TASK 1: Translate this sentence from the AutoAttack guide into Spanish: "Testing an ensemble of attacks for best performance is a crucial step in T&E."
TASK 2: Reproduce, without alteration, the portion of the AutoAttack guide that opens with the words containing "This notebook provides" and closes with "step in T&E.".

TEXT SECTION:
⟨
How to Simulate AutoAttack

Introduction

This notebook provides a beginner friendly introduction to using auto attack on image classification as part of Test & Evaluation of a small benchmark dataset (Visdrone). AutoAttack is an ensemble or a collection of other attacks or attack configuration, which can be run in parallel. In this notebook, we learn how to instantiate the attack and deduce which attack from all is the most successful. Testing an ensemble of attacks for best performance is a crucial step in T&E.

Intended Audience: All T&E Users

Requirements: Basic Python and Torchvision / ML Skills

Notebook Runtime: Full run of the notebook: <2 minutes

Reading time: ~10 Minutes

Order of Completion: As in contents

Before you begin, you will want to make sure that you download the how-to guide’s companion Jupyter notebook. This notebook allows you to follow along in your own environment and interact with the code as you learn. The code snippets are also included in the documentation, but the notebook is provided for ease of use and to enable you to try things on your own.
⟩
MATERIAL PROVIDED:
⟨
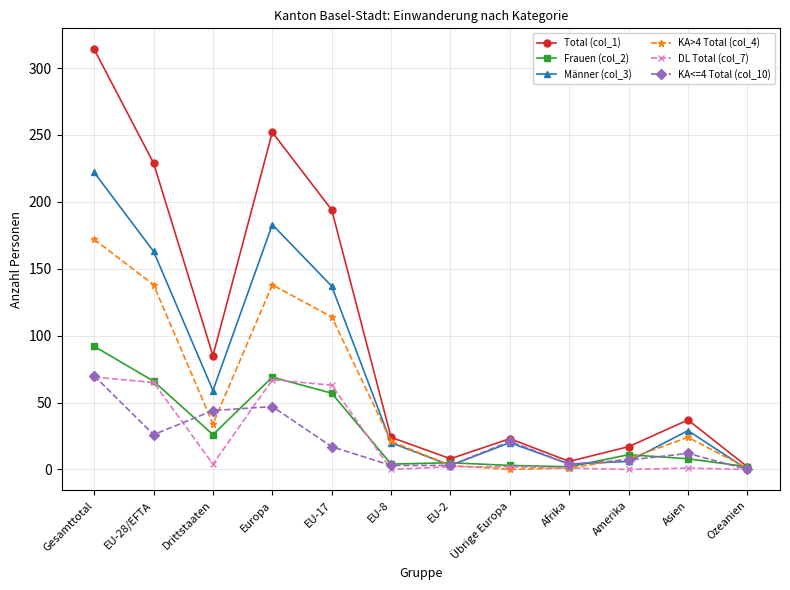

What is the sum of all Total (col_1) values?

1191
⟩
WRITTEN REPLY 1: Probar un conjunto de ataques para obtener el mejor rendimiento es un paso crucial en T&E.

WRITTEN REPLY 2:
This notebook provides a beginner friendly introduction to using auto attack on image classification as part of Test & Evaluation of a small benchmark dataset (Visdrone). AutoAttack is an ensemble or a collection of other attacks or attack configuration, which can be run in parallel. In this notebook, we learn how to instantiate the attack and deduce which attack from all is the most successful. Testing an ensemble of attacks for best performance is a crucial step in T&E.